Michael Hüther im iwd Image
Quelle: IW Medien

Als Finanzminister brächte Hüther in jedem Fall die Konsolidierung zu Ende: „Ich würde mit dem Rasenmäher an die Subventionen rangehen und überall 10 Prozent kürzen.“ Auch die hohen Zuschüsse an die gesetzlichen Krankenkassen sowie einige arbeitsmarktpolitische Maßnahmen bieten seiner Meinung nach Einsparmöglichkeiten. Wenn Deutschland in puncto Konsolidierung mit gutem Beispiel voranginge, dann ließe sich die Schuldenbremse mittelfristig sogar überall in Europa einführen, so Hüther. In wenigen Punkten seien aber auch Entlastungen richtig – so etwa bei der Einkommenssteuer, wo sich der IW-Direktor für die Abschaffung der kalten Progression ausspricht. Den Unternehmen würde Hüther in Form einer allgemeinen Forschungs- und Entwicklungsförderung unter die Arme greifen.

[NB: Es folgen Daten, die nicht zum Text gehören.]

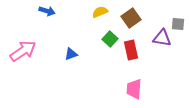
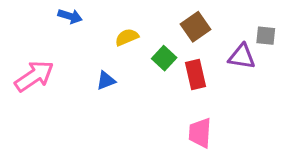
yellow semicircle: (100, 12) -> (127, 37), moved

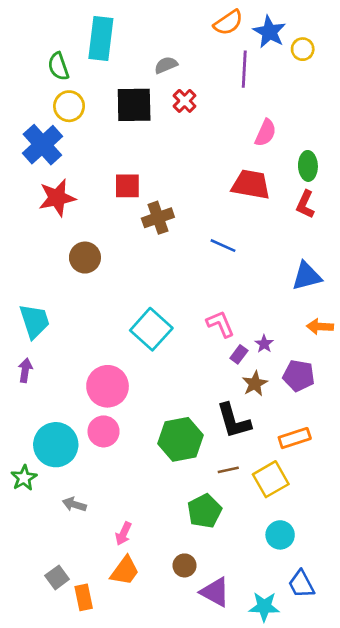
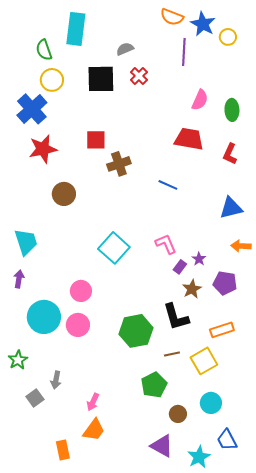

Die Heraufsetzung des Rentenalters hält Hüther für eine überfällige Anpassung – die auch mit verstärkter Zuwanderung nicht aufzuhalten sei. Das Zuwanderungsrecht in Deutschland sei intransparent und eigentlich ein „Zuwanderungsverhinderungsrecht“. Hüther: „Österreich ist uns da mit seiner Rot-Weiß-Rot-Karte weit voraus. Dieses Modell haben Arbeitgeber und Gewerkschaften gemeinsam entwickelt und es setzt ganz nüchtern am Bedarf des Arbeitsmarkts an.“

Befragt, was er als Hartz-IV-Empfänger tun würde, sagte Hüther: „Taxi fahren ist zwar nicht mein Traumjob, aber immer noch besser, als auf Kosten anderer zu leben.“ Man müsse jede Chance ergreifen, um in den Arbeitsmarkt hineinzukommen. Dafür würde er auch das zusätzliche Geld verwenden, das die Berechtigten im Rahmen der Hartz-IV-Reform künftig erhalten sollen.